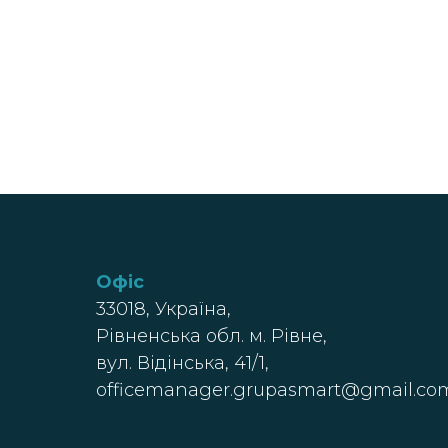
Офіс
33018, Україна,
Рівненська обл. м. Рівне,
вул. Відінська, 41/1,
officemanager.grupasmart@gmail.co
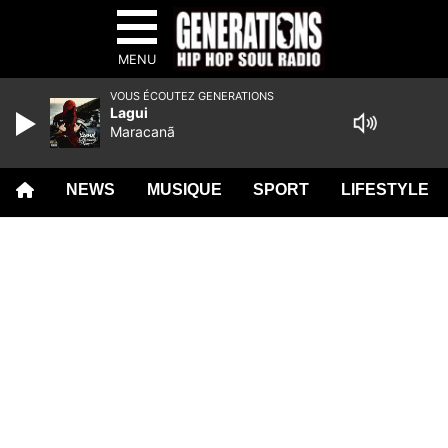
MENU
VOUS ÉCOUTEZ GENERATIONS
Lagui
Maracanã
NEWS
MUSIQUE
SPORT
LIFESTYLE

________________________

Could you rewrite the text lines from the records above as one numbered list, skipping any blank lines and leaving the pictures out?

**Reply to the task:**
1. Офіс
2. 33018, Україна,
3. Рівненська обл. м. Рівне,
4. вул. Відінська, 41/1,
5. officemanager.grupasmart@gmail.co
6. MENU
7. VOUS ÉCOUTEZ GENERATIONS
8. Lagui
9. Maracanã
10. NEWS
11. MUSIQUE
12. SPORT
13. LIFESTYLE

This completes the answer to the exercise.